[[ RECORDS PROVIDED open ]]

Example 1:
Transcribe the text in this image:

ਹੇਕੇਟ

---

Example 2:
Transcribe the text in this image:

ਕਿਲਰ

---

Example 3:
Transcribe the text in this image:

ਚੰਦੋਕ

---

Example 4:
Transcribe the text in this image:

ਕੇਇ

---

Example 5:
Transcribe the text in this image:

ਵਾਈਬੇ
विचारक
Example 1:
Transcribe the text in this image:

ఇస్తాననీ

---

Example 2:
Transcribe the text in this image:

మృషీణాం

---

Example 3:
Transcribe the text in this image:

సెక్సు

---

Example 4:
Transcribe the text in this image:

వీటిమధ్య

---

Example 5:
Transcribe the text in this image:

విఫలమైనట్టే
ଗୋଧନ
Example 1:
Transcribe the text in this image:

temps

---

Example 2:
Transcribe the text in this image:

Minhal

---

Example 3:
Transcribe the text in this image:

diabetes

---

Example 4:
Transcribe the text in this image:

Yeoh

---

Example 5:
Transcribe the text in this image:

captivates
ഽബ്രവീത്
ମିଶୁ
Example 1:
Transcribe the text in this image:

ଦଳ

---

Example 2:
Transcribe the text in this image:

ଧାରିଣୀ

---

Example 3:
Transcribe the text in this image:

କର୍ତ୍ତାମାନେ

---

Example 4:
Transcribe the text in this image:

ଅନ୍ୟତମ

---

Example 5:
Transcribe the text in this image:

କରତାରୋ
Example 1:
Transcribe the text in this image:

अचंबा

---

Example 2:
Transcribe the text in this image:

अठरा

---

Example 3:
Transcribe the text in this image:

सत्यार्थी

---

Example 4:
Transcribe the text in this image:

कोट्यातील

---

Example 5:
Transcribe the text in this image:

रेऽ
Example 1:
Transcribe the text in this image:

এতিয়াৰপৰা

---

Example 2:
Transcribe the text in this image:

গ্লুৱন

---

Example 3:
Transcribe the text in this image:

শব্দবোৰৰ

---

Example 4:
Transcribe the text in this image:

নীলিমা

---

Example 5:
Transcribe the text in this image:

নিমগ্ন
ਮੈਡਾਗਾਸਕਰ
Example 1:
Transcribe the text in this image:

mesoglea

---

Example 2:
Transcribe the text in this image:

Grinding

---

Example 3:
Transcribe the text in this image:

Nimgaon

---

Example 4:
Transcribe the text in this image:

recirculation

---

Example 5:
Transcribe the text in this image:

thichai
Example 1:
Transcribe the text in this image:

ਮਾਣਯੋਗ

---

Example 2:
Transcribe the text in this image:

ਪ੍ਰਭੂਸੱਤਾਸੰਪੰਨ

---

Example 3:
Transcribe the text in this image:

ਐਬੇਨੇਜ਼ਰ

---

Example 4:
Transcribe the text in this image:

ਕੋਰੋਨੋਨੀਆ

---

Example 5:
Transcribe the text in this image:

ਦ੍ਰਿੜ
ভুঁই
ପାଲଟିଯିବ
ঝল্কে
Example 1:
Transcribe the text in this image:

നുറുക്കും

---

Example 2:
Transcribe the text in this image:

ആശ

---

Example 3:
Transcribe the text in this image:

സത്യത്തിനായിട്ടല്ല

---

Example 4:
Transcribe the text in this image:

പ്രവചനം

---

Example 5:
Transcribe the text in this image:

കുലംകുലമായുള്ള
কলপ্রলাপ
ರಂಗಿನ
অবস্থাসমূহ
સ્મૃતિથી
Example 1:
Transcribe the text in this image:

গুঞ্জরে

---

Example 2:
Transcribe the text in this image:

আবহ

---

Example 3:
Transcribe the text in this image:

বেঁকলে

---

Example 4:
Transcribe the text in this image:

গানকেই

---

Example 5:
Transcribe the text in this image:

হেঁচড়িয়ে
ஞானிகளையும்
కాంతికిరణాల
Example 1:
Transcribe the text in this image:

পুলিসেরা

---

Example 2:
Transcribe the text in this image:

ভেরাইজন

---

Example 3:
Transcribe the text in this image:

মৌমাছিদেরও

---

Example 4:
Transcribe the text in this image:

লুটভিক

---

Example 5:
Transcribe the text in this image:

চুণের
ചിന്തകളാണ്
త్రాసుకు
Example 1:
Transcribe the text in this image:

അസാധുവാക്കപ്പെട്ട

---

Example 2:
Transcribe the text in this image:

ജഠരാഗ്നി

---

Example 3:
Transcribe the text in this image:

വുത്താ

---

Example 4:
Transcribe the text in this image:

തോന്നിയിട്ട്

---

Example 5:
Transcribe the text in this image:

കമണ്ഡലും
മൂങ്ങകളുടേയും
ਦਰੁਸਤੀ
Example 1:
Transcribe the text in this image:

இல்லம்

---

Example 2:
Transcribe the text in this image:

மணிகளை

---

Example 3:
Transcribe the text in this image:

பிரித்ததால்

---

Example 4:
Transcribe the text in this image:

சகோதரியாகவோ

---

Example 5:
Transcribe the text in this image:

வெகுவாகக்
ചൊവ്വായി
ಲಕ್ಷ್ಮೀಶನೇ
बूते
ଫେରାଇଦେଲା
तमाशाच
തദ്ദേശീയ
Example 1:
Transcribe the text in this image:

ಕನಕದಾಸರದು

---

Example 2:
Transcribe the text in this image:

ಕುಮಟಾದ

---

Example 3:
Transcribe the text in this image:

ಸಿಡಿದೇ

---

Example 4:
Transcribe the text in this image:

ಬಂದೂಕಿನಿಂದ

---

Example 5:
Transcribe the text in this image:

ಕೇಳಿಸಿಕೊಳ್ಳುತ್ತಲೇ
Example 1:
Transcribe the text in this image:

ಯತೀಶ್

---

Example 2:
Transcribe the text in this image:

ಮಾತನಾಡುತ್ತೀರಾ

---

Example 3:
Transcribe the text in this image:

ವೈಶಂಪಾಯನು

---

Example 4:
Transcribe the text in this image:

[[ RECORDS PROVIDED closed ]]

### EXERCISE
Make an exact copy of all the entries above.

### WRITTEN SOLUTION
Example 1:
Transcribe the text in this image:

ਹੇਕੇਟ

---

Example 2:
Transcribe the text in this image:

ਕਿਲਰ

---

Example 3:
Transcribe the text in this image:

ਚੰਦੋਕ

---

Example 4:
Transcribe the text in this image:

ਕੇਇ

---

Example 5:
Transcribe the text in this image:

ਵਾਈਬੇ
विचारक
Example 1:
Transcribe the text in this image:

ఇస్తాననీ

---

Example 2:
Transcribe the text in this image:

మృషీణాం

---

Example 3:
Transcribe the text in this image:

సెక్సు

---

Example 4:
Transcribe the text in this image:

వీటిమధ్య

---

Example 5:
Transcribe the text in this image:

విఫలమైనట్టే
ଗୋଧନ
Example 1:
Transcribe the text in this image:

temps

---

Example 2:
Transcribe the text in this image:

Minhal

---

Example 3:
Transcribe the text in this image:

diabetes

---

Example 4:
Transcribe the text in this image:

Yeoh

---

Example 5:
Transcribe the text in this image:

captivates
ഽബ്രവീത്
ମିଶୁ
Example 1:
Transcribe the text in this image:

ଦଳ

---

Example 2:
Transcribe the text in this image:

ଧାରିଣୀ

---

Example 3:
Transcribe the text in this image:

କର୍ତ୍ତାମାନେ

---

Example 4:
Transcribe the text in this image:

ଅନ୍ୟତମ

---

Example 5:
Transcribe the text in this image:

କରତାରୋ
Example 1:
Transcribe the text in this image:

अचंबा

---

Example 2:
Transcribe the text in this image:

अठरा

---

Example 3:
Transcribe the text in this image:

सत्यार्थी

---

Example 4:
Transcribe the text in this image:

कोट्यातील

---

Example 5:
Transcribe the text in this image:

रेऽ
Example 1:
Transcribe the text in this image:

এতিয়াৰপৰা

---

Example 2:
Transcribe the text in this image:

গ্লুৱন

---

Example 3:
Transcribe the text in this image:

শব্দবোৰৰ

---

Example 4:
Transcribe the text in this image:

নীলিমা

---

Example 5:
Transcribe the text in this image:

নিমগ্ন
ਮੈਡਾਗਾਸਕਰ
Example 1:
Transcribe the text in this image:

mesoglea

---

Example 2:
Transcribe the text in this image:

Grinding

---

Example 3:
Transcribe the text in this image:

Nimgaon

---

Example 4:
Transcribe the text in this image:

recirculation

---

Example 5:
Transcribe the text in this image:

thichai
Example 1:
Transcribe the text in this image:

ਮਾਣਯੋਗ

---

Example 2:
Transcribe the text in this image:

ਪ੍ਰਭੂਸੱਤਾਸੰਪੰਨ

---

Example 3:
Transcribe the text in this image:

ਐਬੇਨੇਜ਼ਰ

---

Example 4:
Transcribe the text in this image:

ਕੋਰੋਨੋਨੀਆ

---

Example 5:
Transcribe the text in this image:

ਦ੍ਰਿੜ
ভুঁই
ପାଲଟିଯିବ
ঝল্কে
Example 1:
Transcribe the text in this image:

നുറുക്കും

---

Example 2:
Transcribe the text in this image:

ആശ

---

Example 3:
Transcribe the text in this image:

സത്യത്തിനായിട്ടല്ല

---

Example 4:
Transcribe the text in this image:

പ്രവചനം

---

Example 5:
Transcribe the text in this image:

കുലംകുലമായുള്ള
কলপ্রলাপ
ರಂಗಿನ
অবস্থাসমূহ
સ્મૃતિથી
Example 1:
Transcribe the text in this image:

গুঞ্জরে

---

Example 2:
Transcribe the text in this image:

আবহ

---

Example 3:
Transcribe the text in this image:

বেঁকলে

---

Example 4:
Transcribe the text in this image:

গানকেই

---

Example 5:
Transcribe the text in this image:

হেঁচড়িয়ে
ஞானிகளையும்
కాంతికిరణాల
Example 1:
Transcribe the text in this image:

পুলিসেরা

---

Example 2:
Transcribe the text in this image:

ভেরাইজন

---

Example 3:
Transcribe the text in this image:

মৌমাছিদেরও

---

Example 4:
Transcribe the text in this image:

লুটভিক

---

Example 5:
Transcribe the text in this image:

চুণের
ചിന്തകളാണ്
త్రాసుకు
Example 1:
Transcribe the text in this image:

അസാധുവാക്കപ്പെട്ട

---

Example 2:
Transcribe the text in this image:

ജഠരാഗ്നി

---

Example 3:
Transcribe the text in this image:

വുത്താ

---

Example 4:
Transcribe the text in this image:

തോന്നിയിട്ട്

---

Example 5:
Transcribe the text in this image:

കമണ്ഡലും
മൂങ്ങകളുടേയും
ਦਰੁਸਤੀ
Example 1:
Transcribe the text in this image:

இல்லம்

---

Example 2:
Transcribe the text in this image:

மணிகளை

---

Example 3:
Transcribe the text in this image:

பிரித்ததால்

---

Example 4:
Transcribe the text in this image:

சகோதரியாகவோ

---

Example 5:
Transcribe the text in this image:

வெகுவாகக்
ചൊവ്വായി
ಲಕ್ಷ್ಮೀಶನೇ
बूते
ଫେରାଇଦେଲା
तमाशाच
തദ്ദേശീയ
Example 1:
Transcribe the text in this image:

ಕನಕದಾಸರದು

---

Example 2:
Transcribe the text in this image:

ಕುಮಟಾದ

---

Example 3:
Transcribe the text in this image:

ಸಿಡಿದೇ

---

Example 4:
Transcribe the text in this image:

ಬಂದೂಕಿನಿಂದ

---

Example 5:
Transcribe the text in this image:

ಕೇಳಿಸಿಕೊಳ್ಳುತ್ತಲೇ
Example 1:
Transcribe the text in this image:

ಯತೀಶ್

---

Example 2:
Transcribe the text in this image:

ಮಾತನಾಡುತ್ತೀರಾ

---

Example 3:
Transcribe the text in this image:

ವೈಶಂಪಾಯನು

---

Example 4:
Transcribe the text in this image:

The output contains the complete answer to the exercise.